Cache memory is a type of computer memory designed to take advantage of the principles of locality. This principle states that once the data at a memory location is accessed, that data tends to be accessed again and that data near that memory address tends to be accessed in the near future.
Cache memory takes advantage of these principles to provide the CPU access to data stored in memory as efficiently as possible. There are several ways of designing caches to help facilitate this goal in a range of different scenarios. As with most software architecture—each comes with tradeoffs.
A single block of memory is mapped to a single block of the cache. The corresponding cache block can be calculated by
mem_addr % # cache_block_count. This means the 5th block of memory would map to the 1st block of a 4 block cache because
5 % 4 = 1.
Set associative mapping divides the cache blocks into sets, such that a block of data from main memory could map to multiple positions in a single set. For example, if an 8-block cache were 2-way set associative, it would be divided into 4 sets of 2 blocks. Each of these sets could contain 2 blocks of data from main memory, differentiated by their tag numbers. Set associative indexing is calculated using
mem_addr % cache_set_count.
Fully associative mapping is similar to N-Set Associative mapping, just that the number of sets in cache memory is equal to the number of blocks.
Where two-way associative mapping dictates 8 blocks of cache memory be subdivided into 4 blocks of two sets; fully associative mapping would dictate those 8 blocks of cache memory be subdivided into 8 sets of memory.
Effectively, this means that a block of memory from main memory could be written to any block in cache memory. This means lookups can be hardware-intensive and often inefficient.

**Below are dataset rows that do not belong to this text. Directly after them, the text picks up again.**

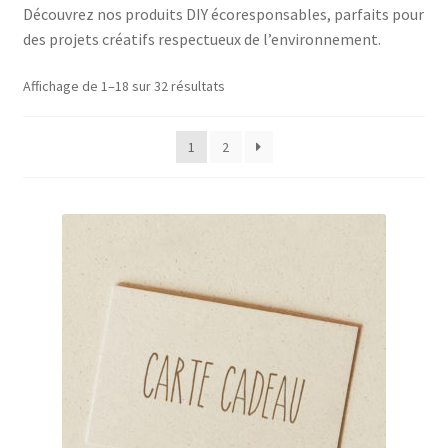
Découvrez nos produits DIY écoresponsables, parfaits pour
menu
Ouvrir
Épicerie fine bio
des projets créatifs respectueux de l’environnement.
enfant
le
menu
Beauté
Affichage de 1–18 sur 32 résultats
enfant
DIY
1
2
Kids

Cache-memory design involves a balance of size vs. performance. The types of cache memory discussed here represent two major approaches of cache memory design: n-way set associative and direct-mapped. Direct-mapped caches are much simpler to implement but result in lower performance.
N-way set-associative cache design allows flexibility and faster performance under common cases in modern computing. The extra resources required to implement this cache type are often more than justified by performance gains (R).